Han Shot First wrote...
Destroyers aren't unique in creating their own head canon that flies in the face of what is said or shown in the game.
Prior to the EC many people who chose Control were claiming that Reaper Shep ordered all of the Reapers to fly into a star or a black hole, and called it a day. They in effect, wanted the results of Destroy without the consequences. The EC of course largely did away with this head canon by showing that the Reaper fleet remains intact, but it does show that the people who chose Destroy were no more prone to being in denial.
Yeah, the EC pretty much ruined that headcanon. But assuming that Paragon Control and Renegade Control are basically the same thing is incredibly boring. Shepard rules with an iron tentacle in both endings? Really? It renders the moral alignment utterly meaningless.
I don't agree with some fundamental aspects of Destroy. I'm not even sure that I believe that "natural" evolution is ideal. It produced the Leviathans, after all.
From a metagaming perspective we know the results of all three of the original endings aren't going to blow up in the face of the player. Bioware simply isn't going to troll the fanbase by having certain endings result in a destroyed galaxy in Mass Effect 4. No one is going to insert the ME4 disc and be told that if they picked a certain ending, civilization has been destroyed they'll have to go back and play ME3 to get the correct one.
But of course what the player knows isn't the same thing as what Shepard or other characters in the universe would know. In Universe they don't have Casey and Mac acting as 'gods' who guarantee that whatever decision is made regarding the Crucible (minus Refuse), pays off in the long wrong.
So for Shepard and the rest of the galaxy, Control and Synthesis represent a massive leap of faith where they must trust that the Reapers will play nice and peacefully coexist with the civilizations of the galaxy. I like Destroy because if I were in Shepard's boots and knowing only what he would realistically know, Destroy seems to be the most logical decision regarding the Crucible and it involves the least amount of risk. It is the only one, from his perspective, that truly guarantees that the galaxy will be safe from the Reapers for all time.
I also see it as a bit of a mercy killing, freeing all the organics whose minds were indoctrinated and combined with A.I. processes to create the Reapers. The Reapers are in effect, a form of slavery.

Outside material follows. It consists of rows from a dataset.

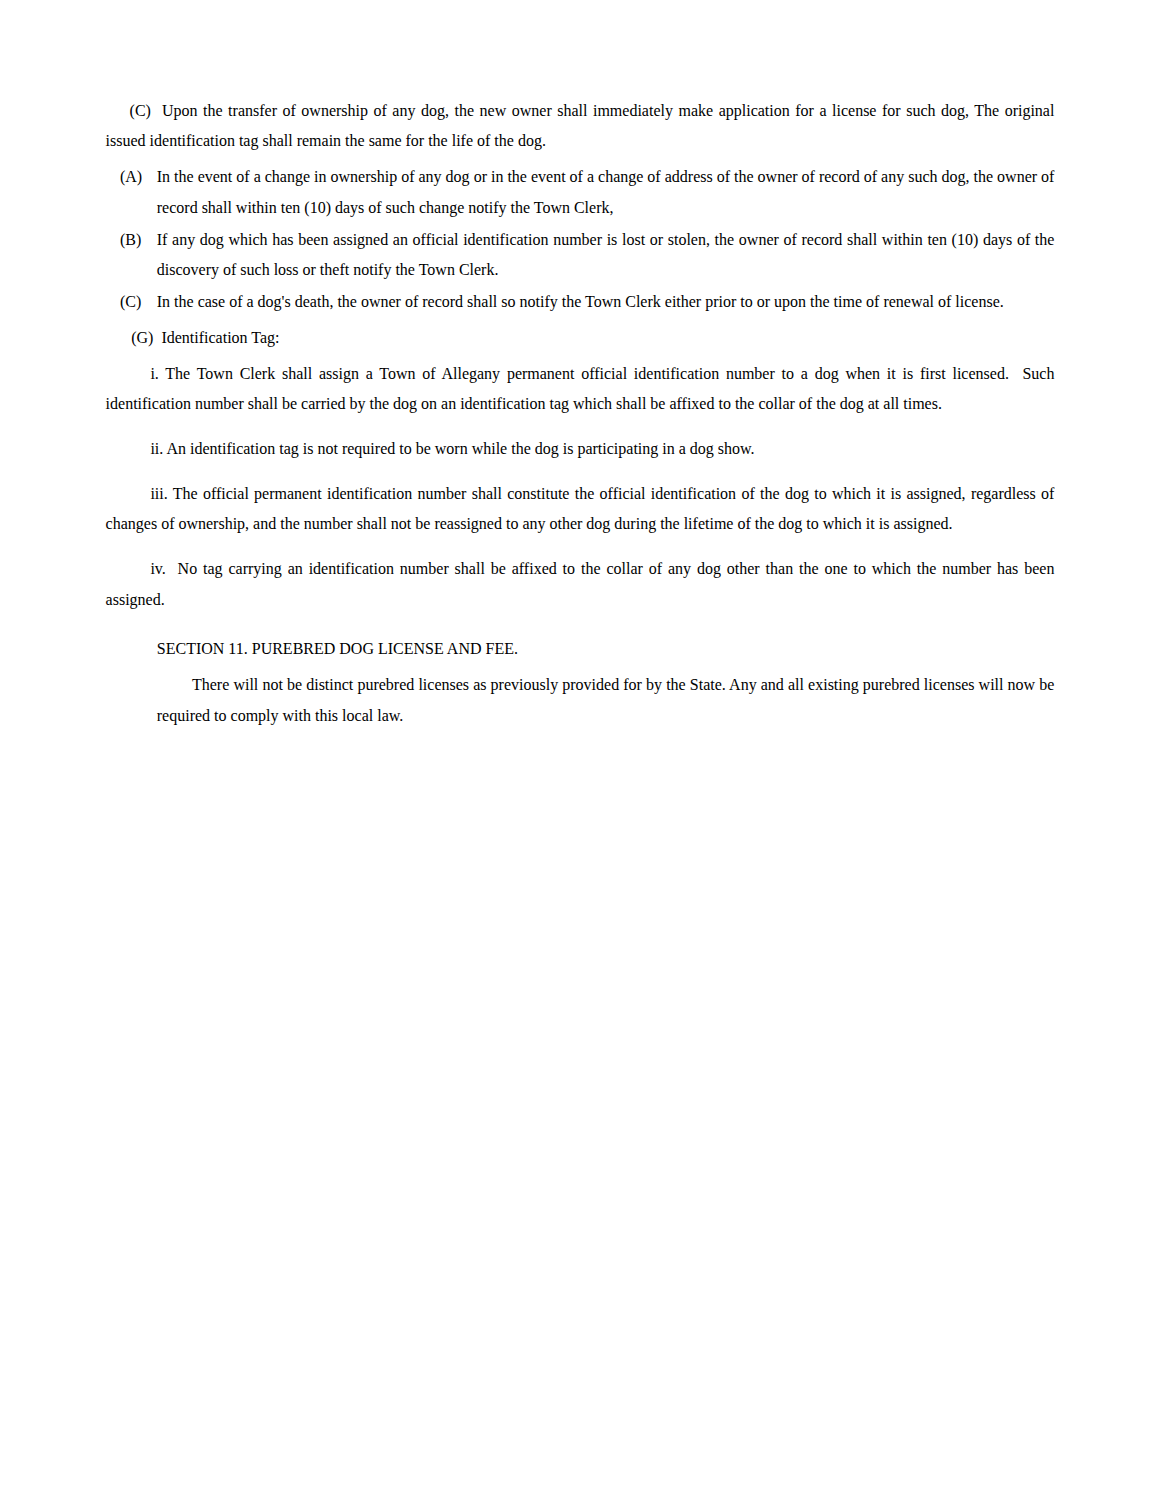(C) Upon the transfer of ownership of any dog, the new owner shall immediately make application for a license for such dog, The original issued identification tag shall remain the same for the life of the dog.
(A) In the event of a change in ownership of any dog or in the event of a change of address of the owner of record of any such dog, the owner of record shall within ten (10) days of such change notify the Town Clerk,
(B) If any dog which has been assigned an official identification number is lost or stolen, the owner of record shall within ten (10) days of the discovery of such loss or theft notify the Town Clerk.
(C) In the case of a dog's death, the owner of record shall so notify the Town Clerk either prior to or upon the time of renewal of license.
(G) Identification Tag:
i. The Town Clerk shall assign a Town of Allegany permanent official identification number to a dog when it is first licensed. Such identification number shall be carried by the dog on an identification tag which shall be affixed to the collar of the dog at all times.
ii. An identification tag is not required to be worn while the dog is participating in a dog show.
iii. The official permanent identification number shall constitute the official identification of the dog to which it is assigned, regardless of changes of ownership, and the number shall not be reassigned to any other dog during the lifetime of the dog to which it is assigned.
iv. No tag carrying an identification number shall be affixed to the collar of any dog other than the one to which the number has been assigned.
SECTION 11. PUREBRED DOG LICENSE AND FEE.
There will not be distinct purebred licenses as previously provided for by the State. Any and all existing purebred licenses will now be required to comply with this local law.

Destroy is also the only ending that doesn't have some version of the Catalyst appointed to manage the galaxy. I think the civilizations of the galaxy should have a right to determine their own fates, for good or ill, without being managed by an A.I. overlord. Destroy in many respects is all about freedom, both in giving the civilizations of the galaxy the ability to determine their own futures and in freeing the countless billions (trillions?) who were stripped of free will, turned into partially synthetic abominations, and forced to participate in the genocide of their own species and countless others.